我开发了Spring Boot + Spring Data Jpa Rest示例。我开发了下面的代码并给出了下面的错误,即使我无法启动 Swagger 也给我错误。


{

    "timestamp": "2019-07-22T15:29:04.487+0000",

    "status": 500,

    "error": "Internal Server Error",

    "message": "Could not write JSON: Infinite recursion (StackOverflowError); nested exception is com.fasterxml.jackson.databind.JsonMappingException: Infinite recursion (StackOverflowError) (through reference chain: java.util.ArrayList[0]->com.example.demo.entity.Employee[\"department\"]->com.example.demo.entity.Department$HibernateProxy$muKgohop[\"employees\"])",

    "path": "/employees/findEmployees/john"

}

RangeError:在 Mt.map (immutable.js:4401) 在 e (utils.js:64) 在 immutable.js:3016 在 immutable.js:2699 在 ft.__iterate (immutable.js:2206)在 Mt.__iterate (immutable.js:2698) 在 r.Lt.r.__iterateUncached (immutable.js:3015) 在 le (immutable.js:604) 在 rJ__iterate (immutable.js:274) 在 r.forEach (immutable .js:4381)

Employee.java


@Builder

@Data

@AllArgsConstructor

@NoArgsConstructor

@Entity

public class Employee implements Serializable{

    private static final long serialVersionUID = 1L;


    @Id

    @GeneratedValue(strategy = GenerationType.IDENTITY)

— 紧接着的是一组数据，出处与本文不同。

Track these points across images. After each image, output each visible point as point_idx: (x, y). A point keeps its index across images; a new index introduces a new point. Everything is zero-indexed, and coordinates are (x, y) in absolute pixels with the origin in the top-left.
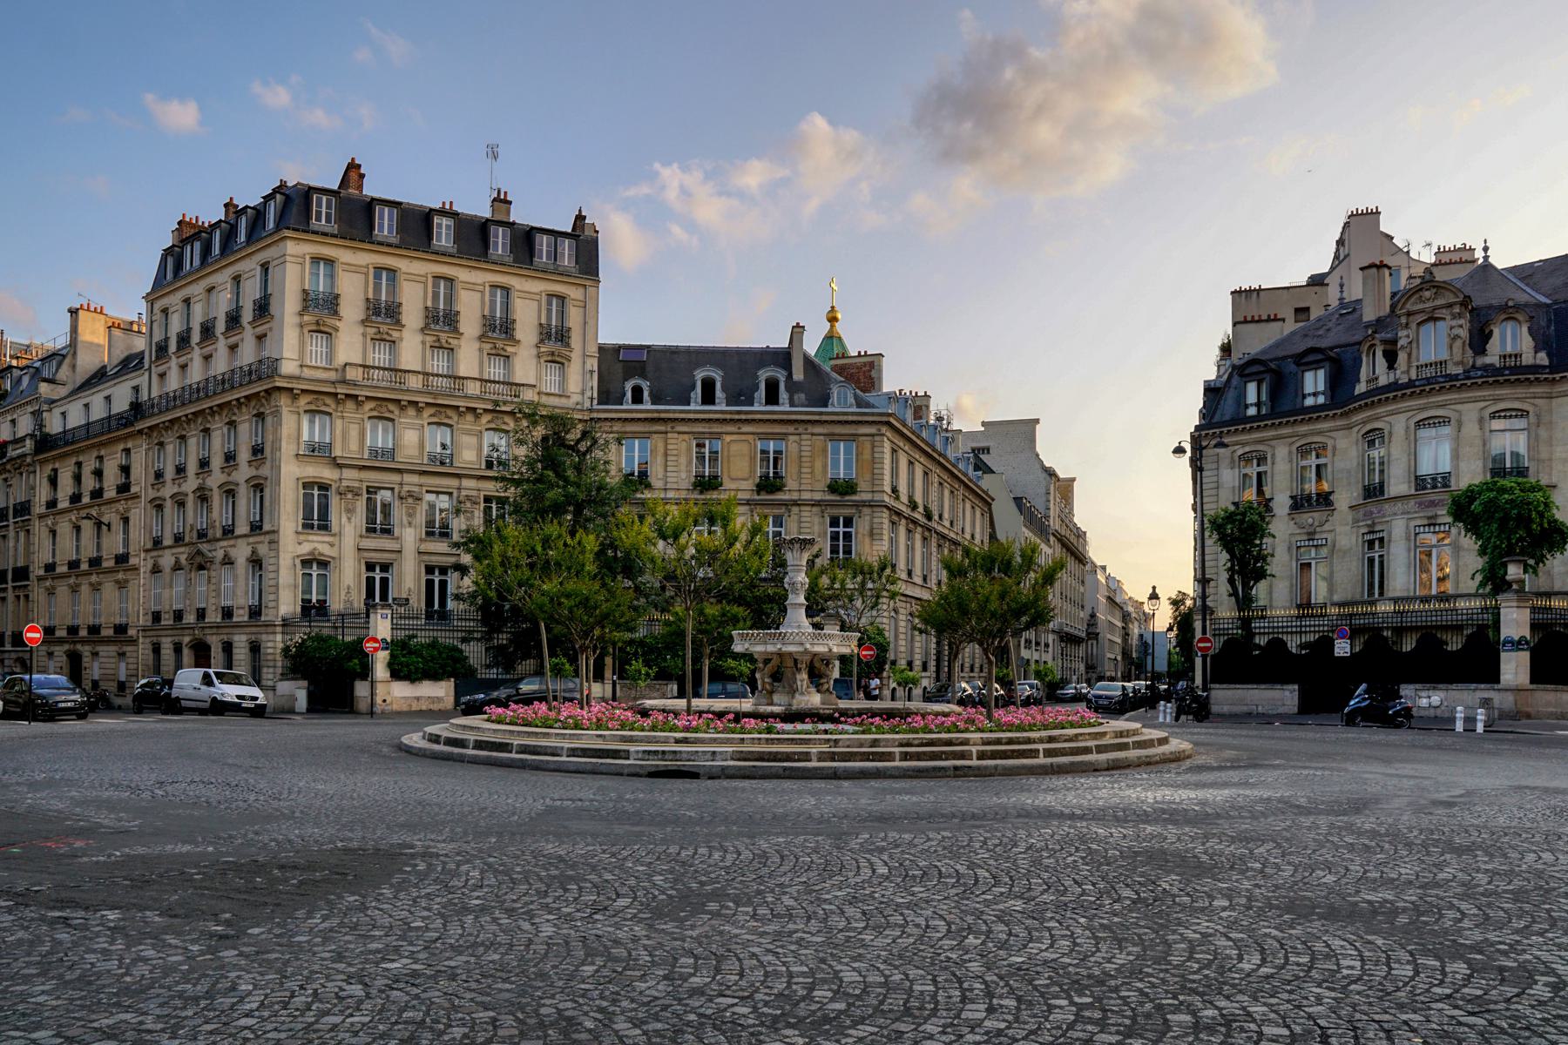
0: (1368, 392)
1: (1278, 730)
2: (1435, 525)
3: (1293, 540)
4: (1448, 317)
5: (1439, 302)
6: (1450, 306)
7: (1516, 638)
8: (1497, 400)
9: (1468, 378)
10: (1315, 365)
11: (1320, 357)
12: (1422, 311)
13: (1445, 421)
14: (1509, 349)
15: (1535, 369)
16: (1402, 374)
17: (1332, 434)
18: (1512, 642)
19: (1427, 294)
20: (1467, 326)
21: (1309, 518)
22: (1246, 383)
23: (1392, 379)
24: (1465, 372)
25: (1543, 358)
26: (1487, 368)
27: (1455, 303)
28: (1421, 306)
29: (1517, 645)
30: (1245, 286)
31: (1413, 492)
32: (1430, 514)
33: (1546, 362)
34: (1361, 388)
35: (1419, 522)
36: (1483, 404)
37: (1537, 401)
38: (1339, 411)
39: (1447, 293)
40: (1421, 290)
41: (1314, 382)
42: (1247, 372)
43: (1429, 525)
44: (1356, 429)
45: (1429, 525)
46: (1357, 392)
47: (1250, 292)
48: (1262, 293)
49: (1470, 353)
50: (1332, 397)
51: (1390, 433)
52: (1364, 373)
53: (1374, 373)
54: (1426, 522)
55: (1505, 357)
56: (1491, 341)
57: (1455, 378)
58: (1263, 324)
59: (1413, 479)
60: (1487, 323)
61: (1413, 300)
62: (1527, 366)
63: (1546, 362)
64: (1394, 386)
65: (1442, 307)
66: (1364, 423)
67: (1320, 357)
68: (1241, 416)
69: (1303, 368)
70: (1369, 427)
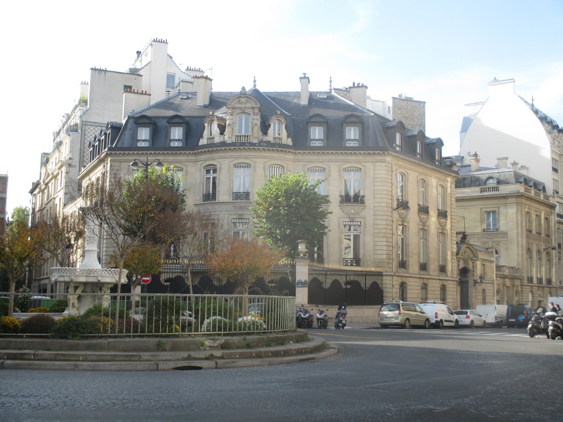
0: (207, 145)
1: (317, 329)
2: (242, 219)
3: (342, 220)
4: (252, 114)
5: (248, 105)
6: (253, 108)
7: (303, 281)
8: (347, 162)
9: (260, 146)
10: (177, 124)
11: (180, 121)
12: (240, 108)
13: (248, 166)
14: (243, 133)
15: (286, 146)
16: (228, 137)
17: (187, 164)
18: (301, 283)
19: (243, 100)
20: (260, 120)
21: (353, 208)
22: (138, 127)
23: (222, 140)
24: (259, 142)
25: (290, 142)
26: (268, 143)
27: (256, 107)
28: (239, 105)
29: (303, 284)
30: (98, 67)
31: (231, 200)
32: (240, 213)
33: (291, 144)
34: (203, 142)
35: (234, 217)
36: (265, 160)
37: (288, 162)
38: (191, 152)
39: (252, 101)
40: (240, 97)
41: (177, 133)
42: (172, 121)
43: (239, 219)
44: (200, 163)
45: (239, 219)
46: (200, 144)
47: (100, 70)
48: (107, 73)
49: (261, 133)
50: (186, 144)
51: (220, 169)
52: (206, 133)
53: (211, 134)
54: (237, 217)
55: (275, 138)
56: (270, 129)
57: (254, 145)
58: (140, 96)
59: (232, 194)
60: (268, 120)
61: (235, 101)
62: (284, 144)
63: (291, 144)
64: (223, 144)
65: (249, 108)
66: (205, 160)
67: (180, 121)
68: (134, 146)
69: (171, 125)
70: (208, 163)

    @Column(name="EMPLOYEE_ID")

    private Long employeeId;


    @Column(name="FIRST_NAME")

    private String firstName;


    @Column(name="LAST_NAME")

    private String lastName;


    @Column(name="EMAIL_ID")

    private String email;


    @Column(name="STATUS")

    private String status;


    @Column(name="BIRTH_DATE")

    private LocalDate birthDate;


    @Column(name="PROJECT_ASSOCIATION")

    private Integer projectAssociation;


    @Column(name="GOAL_COUNT")

    private Integer goalCnt;


    @ManyToOne(fetch = FetchType.LAZY)

    @JoinColumn(name = "DEPT_ID", nullable = false)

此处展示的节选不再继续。